Given entries:
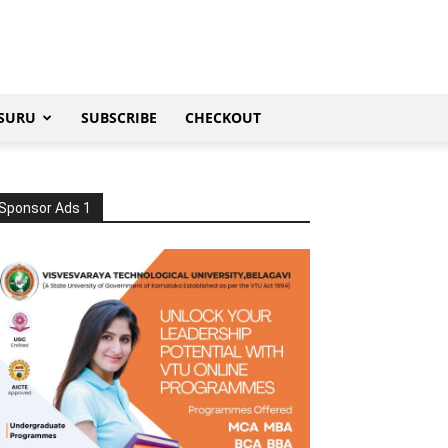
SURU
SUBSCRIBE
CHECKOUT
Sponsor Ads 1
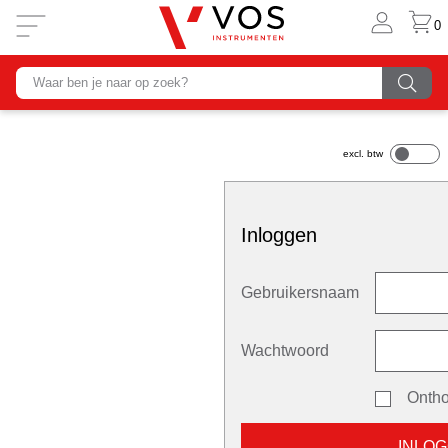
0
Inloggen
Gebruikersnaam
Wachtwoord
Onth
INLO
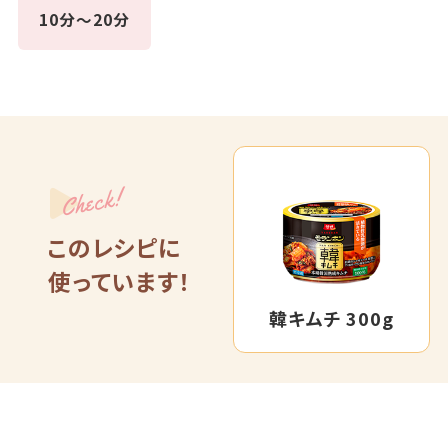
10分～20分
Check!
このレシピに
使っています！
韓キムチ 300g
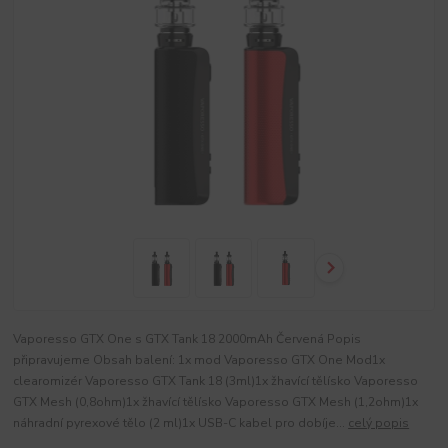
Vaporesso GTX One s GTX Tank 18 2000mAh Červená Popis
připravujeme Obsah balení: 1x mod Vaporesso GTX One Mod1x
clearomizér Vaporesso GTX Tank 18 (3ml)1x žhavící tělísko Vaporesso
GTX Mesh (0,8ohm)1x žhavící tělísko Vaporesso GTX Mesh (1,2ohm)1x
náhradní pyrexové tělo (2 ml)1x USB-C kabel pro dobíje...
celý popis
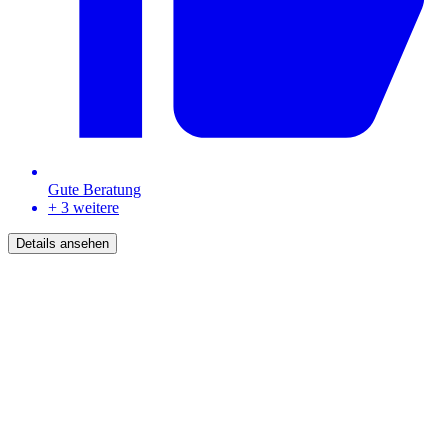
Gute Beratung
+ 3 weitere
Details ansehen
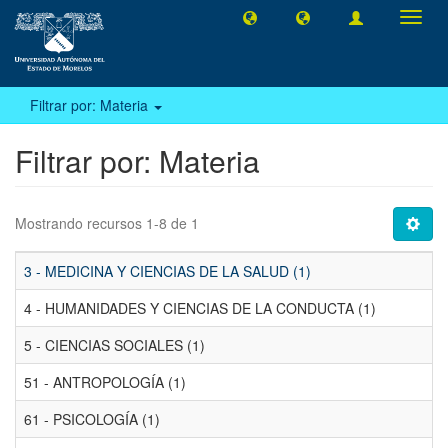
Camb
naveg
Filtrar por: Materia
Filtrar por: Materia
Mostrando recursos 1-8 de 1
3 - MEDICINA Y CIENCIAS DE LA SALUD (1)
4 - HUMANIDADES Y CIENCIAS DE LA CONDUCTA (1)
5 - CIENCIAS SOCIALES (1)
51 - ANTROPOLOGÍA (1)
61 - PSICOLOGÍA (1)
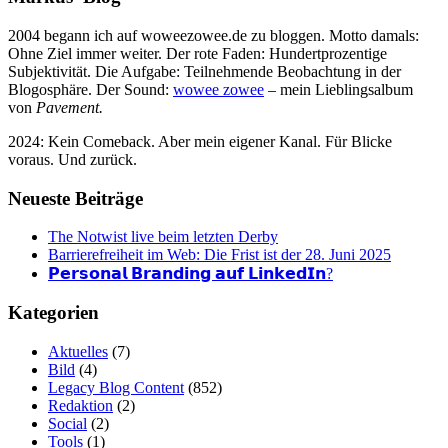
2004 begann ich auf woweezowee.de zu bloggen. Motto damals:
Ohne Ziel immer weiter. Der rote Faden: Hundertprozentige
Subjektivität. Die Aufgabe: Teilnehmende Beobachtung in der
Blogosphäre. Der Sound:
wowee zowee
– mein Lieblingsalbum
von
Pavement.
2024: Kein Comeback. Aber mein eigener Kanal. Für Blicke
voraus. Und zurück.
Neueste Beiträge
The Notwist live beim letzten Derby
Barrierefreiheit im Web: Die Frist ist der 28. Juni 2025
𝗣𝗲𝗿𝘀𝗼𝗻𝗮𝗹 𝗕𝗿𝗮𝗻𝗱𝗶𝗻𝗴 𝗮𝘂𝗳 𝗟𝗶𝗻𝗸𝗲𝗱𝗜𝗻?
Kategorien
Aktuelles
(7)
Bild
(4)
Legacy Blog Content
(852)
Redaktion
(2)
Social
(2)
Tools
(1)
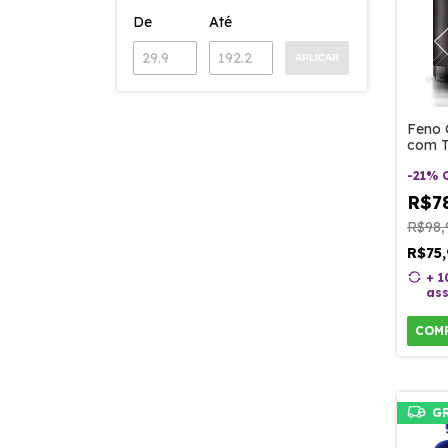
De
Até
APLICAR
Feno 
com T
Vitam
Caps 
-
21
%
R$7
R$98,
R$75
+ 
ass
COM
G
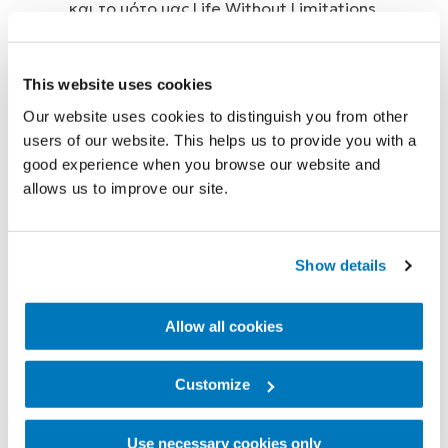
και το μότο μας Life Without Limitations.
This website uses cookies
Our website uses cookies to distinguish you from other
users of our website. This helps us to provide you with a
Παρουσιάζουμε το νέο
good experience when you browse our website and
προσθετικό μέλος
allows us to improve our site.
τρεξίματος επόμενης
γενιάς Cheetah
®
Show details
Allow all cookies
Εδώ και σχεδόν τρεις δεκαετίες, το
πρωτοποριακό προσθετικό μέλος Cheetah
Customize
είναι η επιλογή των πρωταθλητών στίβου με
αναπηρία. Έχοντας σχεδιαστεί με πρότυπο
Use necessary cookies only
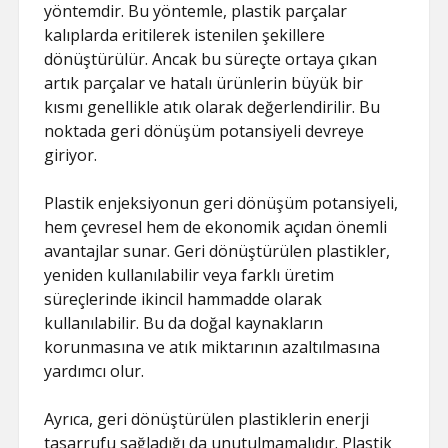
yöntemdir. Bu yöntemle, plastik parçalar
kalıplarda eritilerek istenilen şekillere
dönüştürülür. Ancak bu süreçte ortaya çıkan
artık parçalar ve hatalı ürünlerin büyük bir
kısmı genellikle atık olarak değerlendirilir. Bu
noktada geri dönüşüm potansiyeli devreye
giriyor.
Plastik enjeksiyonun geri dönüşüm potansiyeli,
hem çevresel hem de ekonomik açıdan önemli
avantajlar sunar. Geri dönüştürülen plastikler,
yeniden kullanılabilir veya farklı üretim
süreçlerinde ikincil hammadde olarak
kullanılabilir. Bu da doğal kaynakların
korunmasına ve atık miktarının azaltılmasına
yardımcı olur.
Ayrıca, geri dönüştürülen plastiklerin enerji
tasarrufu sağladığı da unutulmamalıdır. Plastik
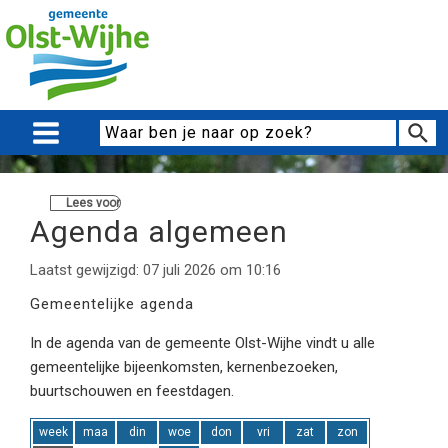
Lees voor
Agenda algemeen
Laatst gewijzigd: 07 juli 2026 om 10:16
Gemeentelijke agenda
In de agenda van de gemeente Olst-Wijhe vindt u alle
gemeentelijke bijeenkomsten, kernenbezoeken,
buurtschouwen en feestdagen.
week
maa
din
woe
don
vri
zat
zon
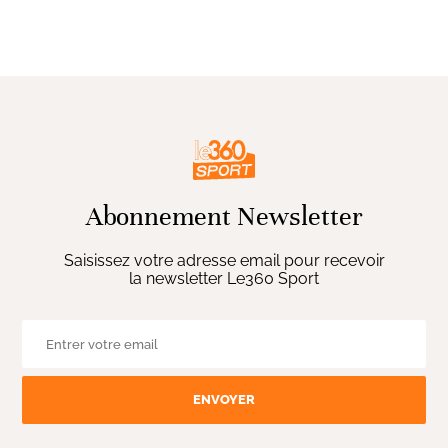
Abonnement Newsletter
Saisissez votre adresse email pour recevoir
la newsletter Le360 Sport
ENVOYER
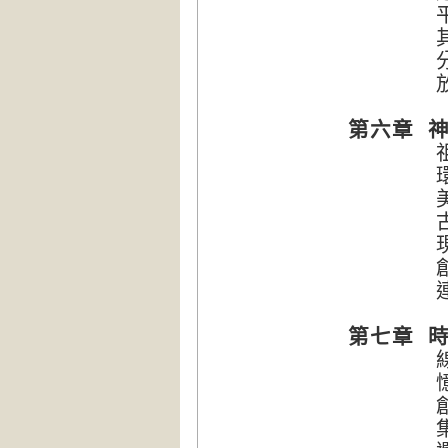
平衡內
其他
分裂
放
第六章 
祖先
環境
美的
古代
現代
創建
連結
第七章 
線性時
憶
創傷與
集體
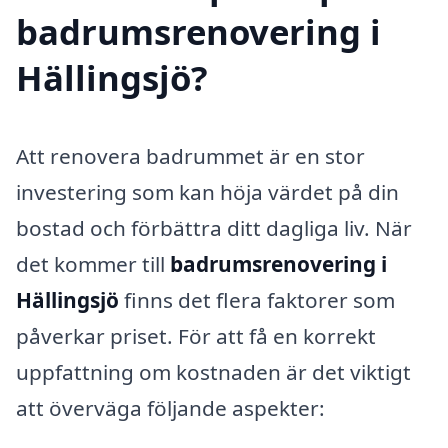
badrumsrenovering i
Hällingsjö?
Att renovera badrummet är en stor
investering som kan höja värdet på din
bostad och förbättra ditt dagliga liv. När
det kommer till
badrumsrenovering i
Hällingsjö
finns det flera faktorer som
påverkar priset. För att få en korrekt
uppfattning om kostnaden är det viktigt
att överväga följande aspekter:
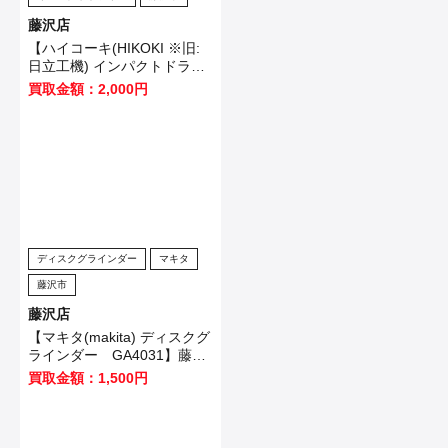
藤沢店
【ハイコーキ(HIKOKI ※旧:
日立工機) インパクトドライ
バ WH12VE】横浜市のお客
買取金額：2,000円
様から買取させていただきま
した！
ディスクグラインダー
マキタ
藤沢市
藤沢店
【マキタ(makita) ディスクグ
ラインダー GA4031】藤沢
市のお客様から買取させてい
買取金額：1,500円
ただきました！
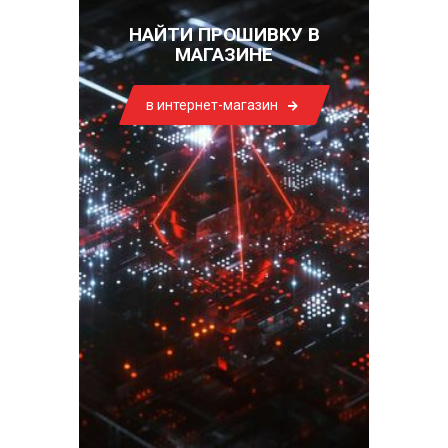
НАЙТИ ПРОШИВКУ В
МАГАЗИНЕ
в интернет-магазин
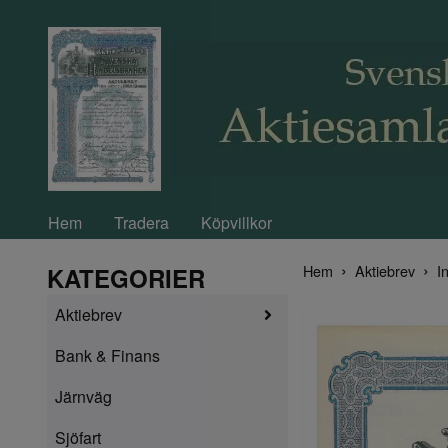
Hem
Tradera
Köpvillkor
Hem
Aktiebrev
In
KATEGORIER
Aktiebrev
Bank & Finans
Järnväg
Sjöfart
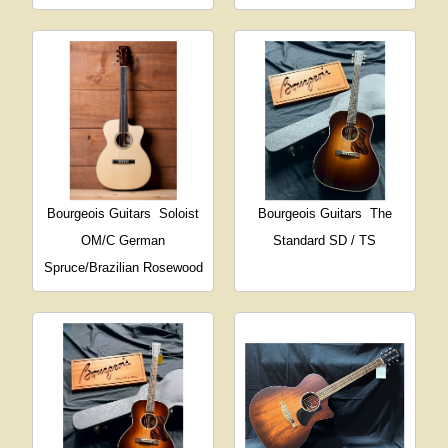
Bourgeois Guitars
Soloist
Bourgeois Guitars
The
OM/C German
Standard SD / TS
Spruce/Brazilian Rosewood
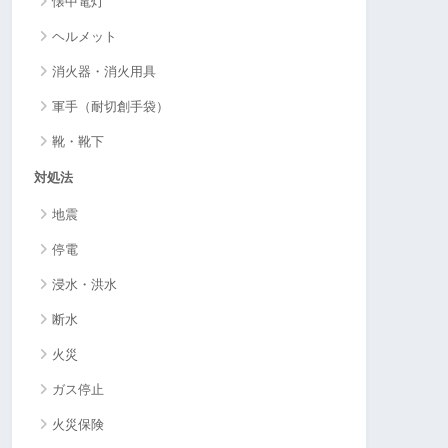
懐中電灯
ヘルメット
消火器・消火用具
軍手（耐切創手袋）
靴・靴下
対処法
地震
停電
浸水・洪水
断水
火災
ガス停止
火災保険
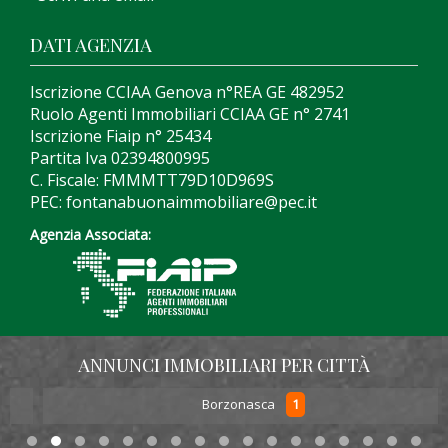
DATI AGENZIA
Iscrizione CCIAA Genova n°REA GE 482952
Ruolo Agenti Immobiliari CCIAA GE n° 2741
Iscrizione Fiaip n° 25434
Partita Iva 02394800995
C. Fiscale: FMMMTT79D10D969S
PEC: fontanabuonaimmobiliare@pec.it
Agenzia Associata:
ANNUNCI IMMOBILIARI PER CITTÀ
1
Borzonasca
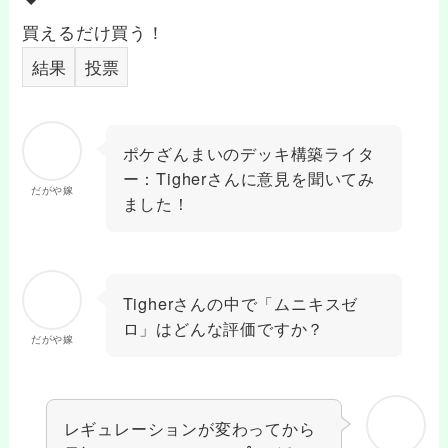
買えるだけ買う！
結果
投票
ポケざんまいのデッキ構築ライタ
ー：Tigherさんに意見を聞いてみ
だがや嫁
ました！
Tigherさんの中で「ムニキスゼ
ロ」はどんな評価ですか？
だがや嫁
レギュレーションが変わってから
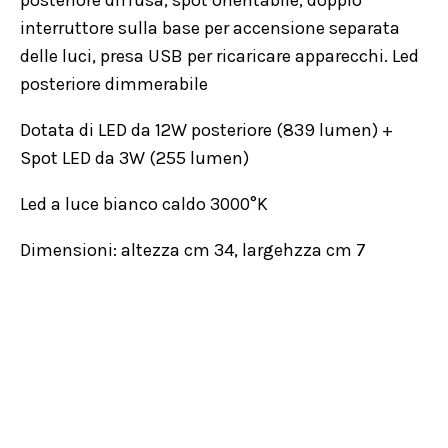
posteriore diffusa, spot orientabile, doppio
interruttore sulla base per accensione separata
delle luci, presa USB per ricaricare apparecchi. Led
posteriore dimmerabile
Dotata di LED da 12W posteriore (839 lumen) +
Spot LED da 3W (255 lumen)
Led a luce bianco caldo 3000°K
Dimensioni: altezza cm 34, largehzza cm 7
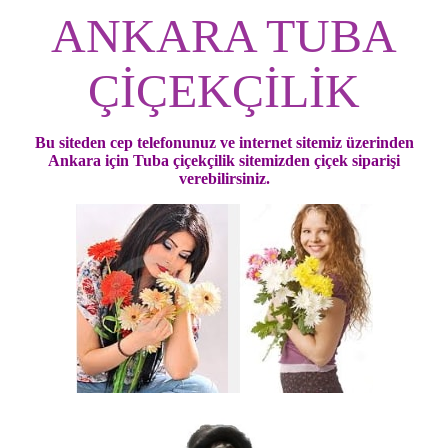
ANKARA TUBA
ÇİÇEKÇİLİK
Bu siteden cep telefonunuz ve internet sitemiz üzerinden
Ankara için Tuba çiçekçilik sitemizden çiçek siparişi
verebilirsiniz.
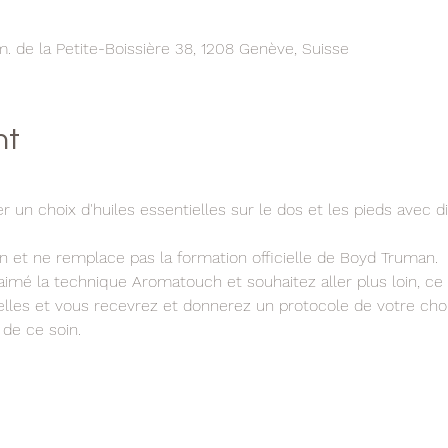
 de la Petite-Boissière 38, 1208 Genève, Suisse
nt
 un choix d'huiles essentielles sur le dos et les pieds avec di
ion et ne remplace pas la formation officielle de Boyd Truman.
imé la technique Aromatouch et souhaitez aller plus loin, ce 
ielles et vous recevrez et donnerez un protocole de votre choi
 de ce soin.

Exercise: Transcribe every line of text in the records above, character for character and in the same order. Leave the pictures out.

Response area:
SURU
SUBSCRIBE
CHECKOUT
Sponsor Ads 1
0
Inloggen
Gebruikersnaam
Wachtwoord
Onth
INLO
10分～20分
Check!
このレシピに
使っています！
韓キムチ 300g
Vaporesso GTX One s GTX Tank 18 2000mAh Červená Popis
připravujeme Obsah balení: 1x mod Vaporesso GTX One Mod1x
clearomizér Vaporesso GTX Tank 18 (3ml)1x žhavící tělísko Vaporesso
GTX Mesh (0,8ohm)1x žhavící tělísko Vaporesso GTX Mesh (1,2ohm)1x
náhradní pyrexové tělo (2 ml)1x USB-C kabel pro dobíje...
celý popis
Gute Beratung
+ 3 weitere
Details ansehen
Camb
naveg
Filtrar por: Materia
Filtrar por: Materia
Mostrando recursos 1-8 de 1
3 - MEDICINA Y CIENCIAS DE LA SALUD (1)
4 - HUMANIDADES Y CIENCIAS DE LA CONDUCTA (1)
5 - CIENCIAS SOCIALES (1)
51 - ANTROPOLOGÍA (1)
61 - PSICOLOGÍA (1)
2004 begann ich auf woweezowee.de zu bloggen. Motto damals:
Ohne Ziel immer weiter. Der rote Faden: Hundertprozentige
Subjektivität. Die Aufgabe: Teilnehmende Beobachtung in der
Blogosphäre. Der Sound:
wowee zowee
– mein Lieblingsalbum
von
Pavement.
2024: Kein Comeback. Aber mein eigener Kanal. Für Blicke
voraus. Und zurück.
Neueste Beiträge
The Notwist live beim letzten Derby
Barrierefreiheit im Web: Die Frist ist der 28. Juni 2025
𝗣𝗲𝗿𝘀𝗼𝗻𝗮𝗹 𝗕𝗿𝗮𝗻𝗱𝗶𝗻𝗴 𝗮𝘂𝗳 𝗟𝗶𝗻𝗸𝗲𝗱𝗜𝗻?
Kategorien
Aktuelles
(7)
Bild
(4)
Legacy Blog Content
(852)
Redaktion
(2)
Social
(2)
Tools
(1)
De
Até
APLICAR
Feno 
com T
Vitam
Caps 
-
21
%
R$7
R$98,
R$75
+ 
ass
COM
G
και το μότο μας Life Without Limitations.
This website uses cookies
Our website uses cookies to distinguish you from other
users of our website. This helps us to provide you with a
Παρουσιάζουμε το νέο
good experience when you browse our website and
προσθετικό μέλος
allows us to improve our site.
τρεξίματος επόμενης
γενιάς Cheetah
®
Show details
Allow all cookies
Εδώ και σχεδόν τρεις δεκαετίες, το
πρωτοποριακό προσθετικό μέλος Cheetah
Customize
είναι η επιλογή των πρωταθλητών στίβου με
αναπηρία. Έχοντας σχεδιαστεί με πρότυπο
Use necessary cookies only
yöntemdir. Bu yöntemle, plastik parçalar
kalıplarda eritilerek istenilen şekillere
dönüştürülür. Ancak bu süreçte ortaya çıkan
artık parçalar ve hatalı ürünlerin büyük bir
kısmı genellikle atık olarak değerlendirilir. Bu
noktada geri dönüşüm potansiyeli devreye
giriyor.
Plastik enjeksiyonun geri dönüşüm potansiyeli,
hem çevresel hem de ekonomik açıdan önemli
avantajlar sunar. Geri dönüştürülen plastikler,
yeniden kullanılabilir veya farklı üretim
süreçlerinde ikincil hammadde olarak
kullanılabilir. Bu da doğal kaynakların
korunmasına ve atık miktarının azaltılmasına
yardımcı olur.
Ayrıca, geri dönüştürülen plastiklerin enerji
tasarrufu sağladığı da unutulmamalıdır. Plastik
Lees voor
Agenda algemeen
Laatst gewijzigd: 07 juli 2026 om 10:16
Gemeentelijke agenda
In de agenda van de gemeente Olst-Wijhe vindt u alle
gemeentelijke bijeenkomsten, kernenbezoeken,
buurtschouwen en feestdagen.
week
maa
din
woe
don
vri
zat
zon
Abonnement Newsletter
Saisissez votre adresse email pour recevoir
la newsletter Le360 Sport
ENVOYER
平衡內
其他
分裂
放
第六章 
祖先
環境
美的
古代
現代
創建
連結
第七章 
線性時
憶
創傷與
集體
badrumsrenovering i
Hällingsjö?
Att renovera badrummet är en stor
investering som kan höja värdet på din
bostad och förbättra ditt dagliga liv. När
det kommer till
badrumsrenovering i
Hällingsjö
finns det flera faktorer som
påverkar priset. För att få en korrekt
uppfattning om kostnaden är det viktigt
att överväga följande aspekter:
藤沢店
【ハイコーキ(HIKOKI ※旧:
日立工機) インパクトドライ
バ WH12VE】横浜市のお客
買取金額：2,000円
様から買取させていただきま
した！
ディスクグラインダー
マキタ
藤沢市
藤沢店
【マキタ(makita) ディスクグ
ラインダー GA4031】藤沢
市のお客様から買取させてい
買取金額：1,500円
ただきました！
НАЙТИ ПРОШИВКУ В
МАГАЗИНЕ
в интернет-магазин
Hem
Tradera
Köpvillkor
Hem
Aktiebrev
In
KATEGORIER
Aktiebrev
Bank & Finans
Järnväg
Sjöfart
Bourgeois Guitars
Soloist
Bourgeois Guitars
The
OM/C German
Standard SD / TS
Spruce/Brazilian Rosewood
懐中電灯
ヘルメット
消火器・消火用具
軍手（耐切創手袋）
靴・靴下
対処法
地震
停電
浸水・洪水
断水
火災
ガス停止
火災保険
DATI AGENZIA
Iscrizione CCIAA Genova n°REA GE 482952
Ruolo Agenti Immobiliari CCIAA GE n° 2741
Iscrizione Fiaip n° 25434
Partita Iva 02394800995
C. Fiscale: FMMMTT79D10D969S
PEC: fontanabuonaimmobiliare@pec.it
Agenzia Associata:
ANNUNCI IMMOBILIARI PER CITTÀ
1
Borzonasca
買えるだけ買う！
結果
投票
ポケざんまいのデッキ構築ライタ
ー：Tigherさんに意見を聞いてみ
だがや嫁
ました！
Tigherさんの中で「ムニキスゼ
ロ」はどんな評価ですか？
だがや嫁
レギュレーションが変わってから
posteriore diffusa, spot orientabile, doppio
interruttore sulla base per accensione separata
delle luci, presa USB per ricaricare apparecchi. Led
posteriore dimmerabile
Dotata di LED da 12W posteriore (839 lumen) +
Spot LED da 3W (255 lumen)
Led a luce bianco caldo 3000°K
Dimensioni: altezza cm 34, largehzza cm 7
ANKARA TUBA
ÇİÇEKÇİLİK
Bu siteden cep telefonunuz ve internet sitemiz üzerinden
Ankara için Tuba çiçekçilik sitemizden çiçek siparişi
verebilirsiniz.
 de la Petite-Boissière 38, 1208 Genève, Suisse
nt
 un choix d'huiles essentielles sur le dos et les pieds avec di
ion et ne remplace pas la formation officielle de Boyd Truman.
imé la technique Aromatouch et souhaitez aller plus loin, ce 
ielles et vous recevrez et donnerez un protocole de votre choi
 de ce soin.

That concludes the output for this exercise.